2024-12-20 591.150024 125716700 0.4267 11918.0 170707.0
2024-12-23 594.690002 57635800 0.3075 10892.0 169788.0
2024-12-24 601.299988 33160100 0.4874 8868.0 132293.0
2024-12-26 601.340027 41219100 0.4670 9350.0 142705.0
2024-12-27 595.010010 64847900 0.1646 10576.0 158638.0

250 rows × 5 columns

I'm thinking we can start with some correlation analysis. Its probably better to let the data lead the way rather than guessing what might be the best approach.

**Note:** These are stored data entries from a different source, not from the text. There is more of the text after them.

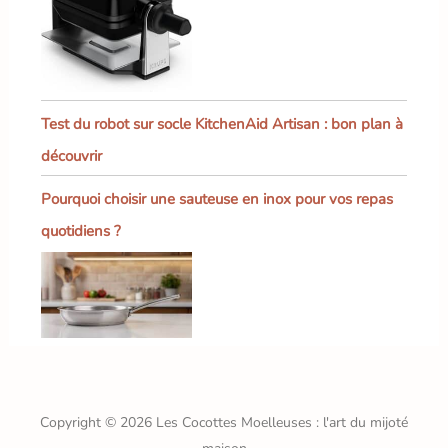
Test du robot sur socle KitchenAid Artisan : bon plan à
découvrir
Pourquoi choisir une sauteuse en inox pour vos repas
quotidiens ?
Copyright © 2026 Les Cocottes Moelleuses : l'art du mijoté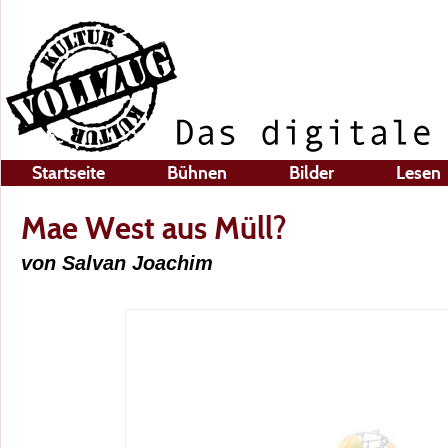
Startseite
Bühnen
Bilder
Lesen
Mae West aus Müll?
von Salvan Joachim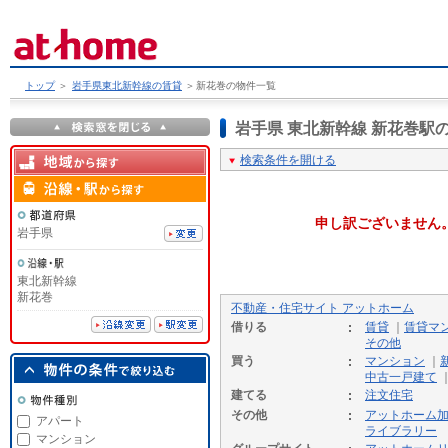
トップ
＞
岩手県東北新幹線の賃貸
＞
新花巻の物件一覧
岩手県 東北新幹線 新花巻
検索条件を開ける
申し訳ございません
岩手県
東北新幹線
新花巻
不動産・住宅サイト アットホーム
借りる
賃貸
｜
賃貸マ
その他
買う
マンション
｜
中古一戸建て
建てる
注文住宅
その他
アットホーム
アパート
ライブラリー
マンション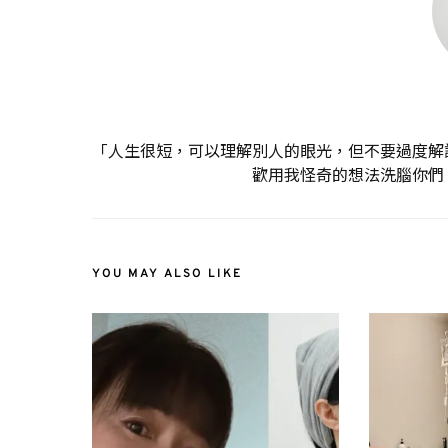
「人生很短，可以理解別人的眼光，但不要過度解
歡用我怪奇的想法洗腦你們
YOU MAY ALSO LIKE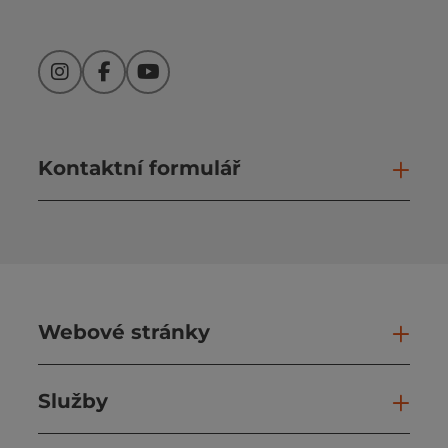
Instagram
Facebook
YouTube
Kontaktní formulář
Otev
Webové stránky
Web
Služby
Slu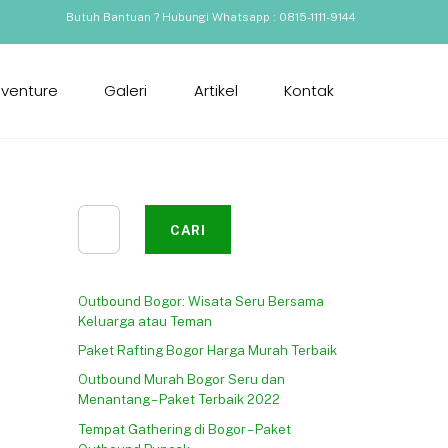
Butuh Bantuan ? Hubungi Whatsapp : 0815-1111-9144
dventure
Galeri
Artikel
Kontak
Cari
CARI
Outbound Bogor: Wisata Seru Bersama
Keluarga atau Teman
Paket Rafting Bogor Harga Murah Terbaik
Outbound Murah Bogor Seru dan
Menantang – Paket Terbaik 2022
Tempat Gathering di Bogor – Paket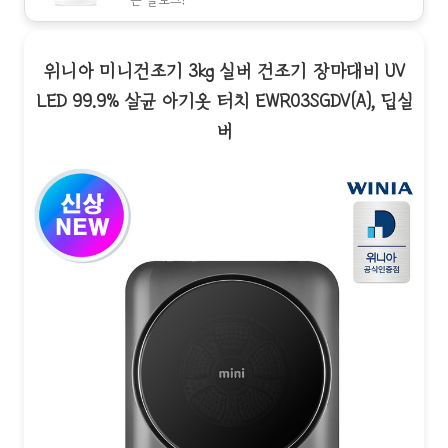
는 블로그!
위니아 미니건조기 3kg 실버 건조기 장마대비 UV
LED 99.9% 살균 아기옷 터치 EWR03SGDV(A), 딥실
버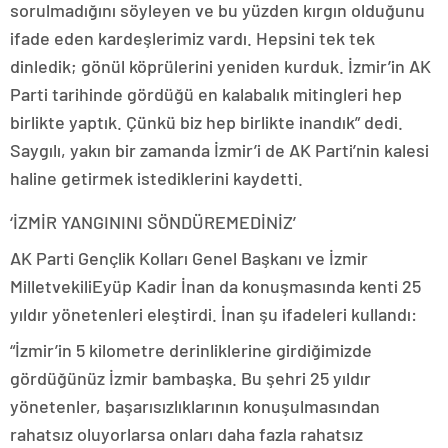
sorulmadığını söyleyen ve bu yüzden kırgın olduğunu
ifade eden kardeşlerimiz vardı. Hepsini tek tek
dinledik; gönül köprülerini yeniden kurduk. İzmir’in AK
Parti tarihinde gördüğü en kalabalık mitingleri hep
birlikte yaptık. Çünkü biz hep birlikte inandık” dedi.
Saygılı, yakın bir zamanda İzmir’i de AK Parti’nin kalesi
haline getirmek istediklerini kaydetti.
‘İZMİR YANGININI SÖNDÜREMEDİNİZ’
AK Parti Gençlik Kolları Genel Başkanı ve İzmir
MilletvekiliEyüp Kadir İnan da konuşmasında kenti 25
yıldır yönetenleri eleştirdi. İnan şu ifadeleri kullandı:
“İzmir’in 5 kilometre derinliklerine girdiğimizde
gördüğünüz İzmir bambaşka. Bu şehri 25 yıldır
yönetenler, başarısızlıklarının konuşulmasından
rahatsız oluyorlarsa onları daha fazla rahatsız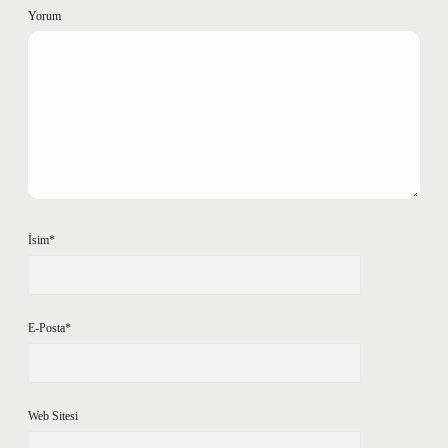
Yorum
İsim*
E-Posta*
Web Sitesi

# Calculate the correlation matrix
correlation_matrix = data[['Volume', 'Average Tone', 'Article Count', 'All Articles']].corr()

# Create a heatmap
plt.figure(figsize=(8, 6))
sns.heatmap(
    correlation_matrix,
    annot=True, 
    cmap='coolwarm',  
    fmt='.2f', 
    linewidths=0.5, 
    cbar_kws={'label': 'Correlation Coefficient'} 
)

# Add labels and title
plt.title('Correlation Matrix Heatmap')
plt.xticks(rotation=45)
plt.yticks(rotation=0)
plt.show()

outpu4

Now that is unexpected. Most of the correlations here are to be expected but seeing a correlation between "Volume" and "Average Tone" is interesting. Lets check if its statistically significant.

pearsonr(data["Volume"], data["Average Tone"])
PearsonRResult(statistic=np.float64(-0.34058738224457286), pvalue=np.float64(3.309642087743323e-08))

I think we've found a trend. Not really sure what to do with that. Its probably the first step in getting to a proper strategy.